■ Assigned task ■
Could you carry on the account of the 1st Bucks Battalion's move to the Third Battle of Ypres, picking up right after its final sentence?

■ Source extract ■
Start of Block

BASED ON EXTRACTS FROM CITIZEN SOLDIERS OF BUCKS BY JC SWANN AND THE FIRST BUCKINGHAMSHIRE BATTALION 1914-1919 BY PL WRIGHT
AT 5 a.m. on July 22 the Battalion left Bailleulval, marching to Mondicourt station, where it breakfasted and entrained for Belgium. After seven weary hours in the train it reached a village called Godewaersvelde (pronounced by the men” God help us”), and detrained. On detraining the battalion were given a four hours’ march to Houtkerque, eventually arriving there at 12.30 a.m.
It was laid down that the 2nd in Command, two company commanders, the assistant adjutant, two company sergeant-majors, with a proportion of platoon commanders and other ranks, should not be taken into action, but left at Houtkerque, in order that the Battalion might be reorganised quickly in the event of heavy casualties.
These personnel was accordingly left behind when, at midnight on July 30/31, the 1st Bucks moved to St. Jans-ter-Biezen, which lay just east of Poperinghe. No sooner had it reached the camp at 4 a.m. than all the guns of the two attacking armies opened fire, and the Third Battle of Ypres had begun.
The weather was dull and cloudy, and towards evening rain fell, which continued unceasingly throughout the night. Official communiques from General Headquarters informed us that the first three objectives had been gained, but, although it was not stated, inferred that casualties had been heavy. This was confirmed when, on the following day, the battalion was ordered to send one company (C) up to the line to assist the 39th Division in bringing in their wounded.
The rain continued in torrents during the whole of that day and the next, and the prospect of the operations being successful and working to plan grew dimmer and dimmer. The whole area had become a quagmire, and the task of moving up guns an impossibility.

End of Block

■ Given information ■
Start of Block

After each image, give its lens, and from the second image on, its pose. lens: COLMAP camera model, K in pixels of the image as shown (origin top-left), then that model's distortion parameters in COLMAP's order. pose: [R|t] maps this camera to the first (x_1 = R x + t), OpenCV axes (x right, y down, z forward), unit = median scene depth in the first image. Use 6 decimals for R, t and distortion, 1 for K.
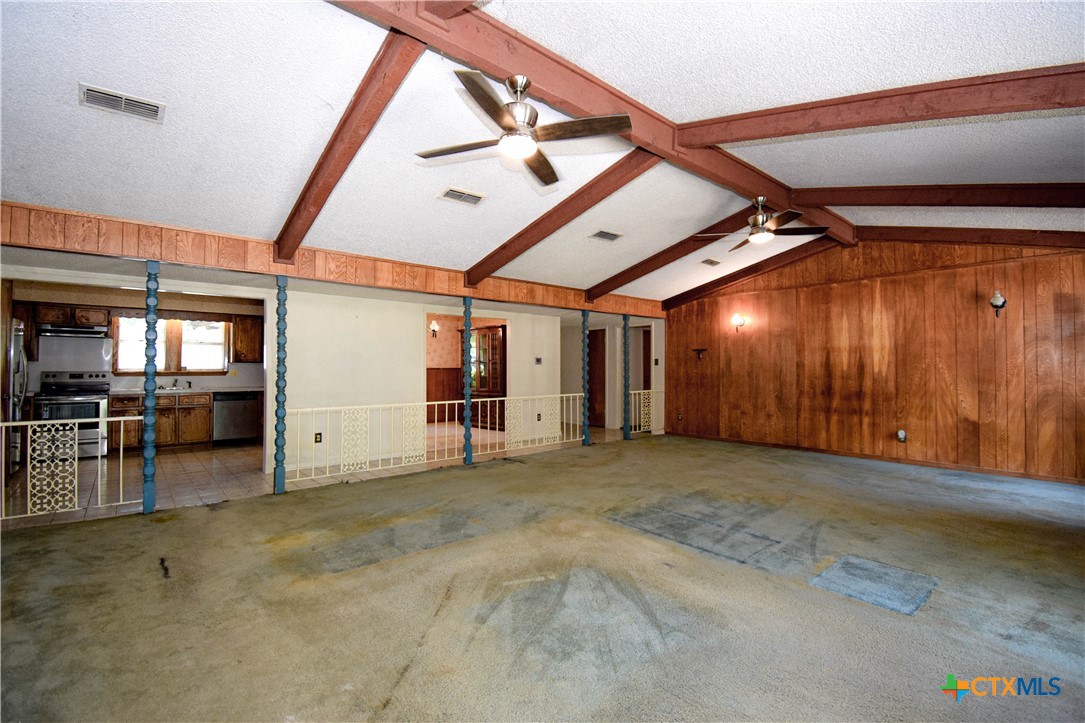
lens RADIAL K [[480.3, 0, 545.7], [0, 480.3, 359.4], [0, 0, 1]] dist [0.013469, -0.021951]
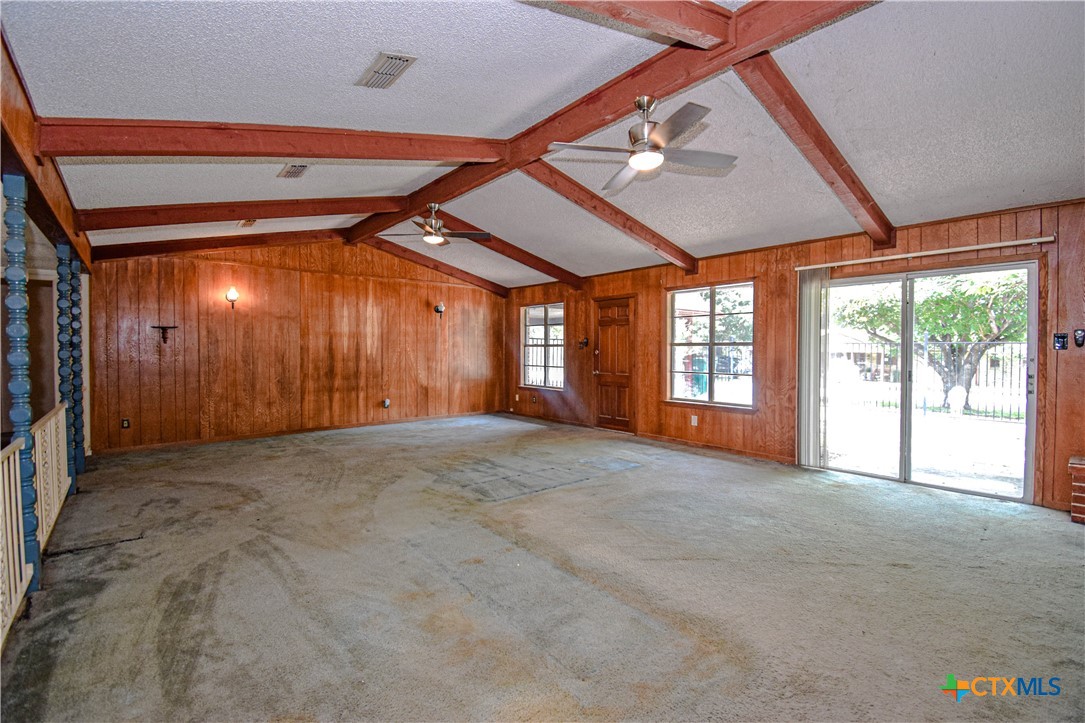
lens RADIAL K [[480.3, 0, 545.7], [0, 480.3, 359.4], [0, 0, 1]] dist [0.013469, -0.021951]
pose [[0.006139, -0.021867, 0.999742, -0.511557], [-0.017330, 0.999608, 0.021971, 0.003907], [-0.999831, -0.017460, 0.005758, 0.519321]]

End of Block

■ Answer space ■
A continuance of the operations was therefore postponed until such time as the guns could be shifted and the movement of troops became possible. The enemy meanwhile was presented with an opportunity of reorganising, bringing up reinforcements, and making new positions preparatory to our next onslaught. He was, moreover, being driven back on to comparatively clean ground, while our armies were moving forward on to ground which had been shelled by our own guns for months past, and where roads no longer existed.
On August 4 the Battalion moved through Poperinghe to a spot known as Dambre Camp, which lay about a mile north of Vlamertinghe. After a day’s reconnaissance of the line, the Battalion relieved the 1/1st Hertfordshire Regiment and a battalion of the Cheshire Regiment in support. These two battalions had suffered heavily in the attack.
The Bucks found the conditions even worse than reports had led them to believe, for in addition to the sea of mud, which made movement almost impossible, enemy shelling was constant. Communication with companies was difficult as telephone wires were cut by shelling almost as soon as they were laid.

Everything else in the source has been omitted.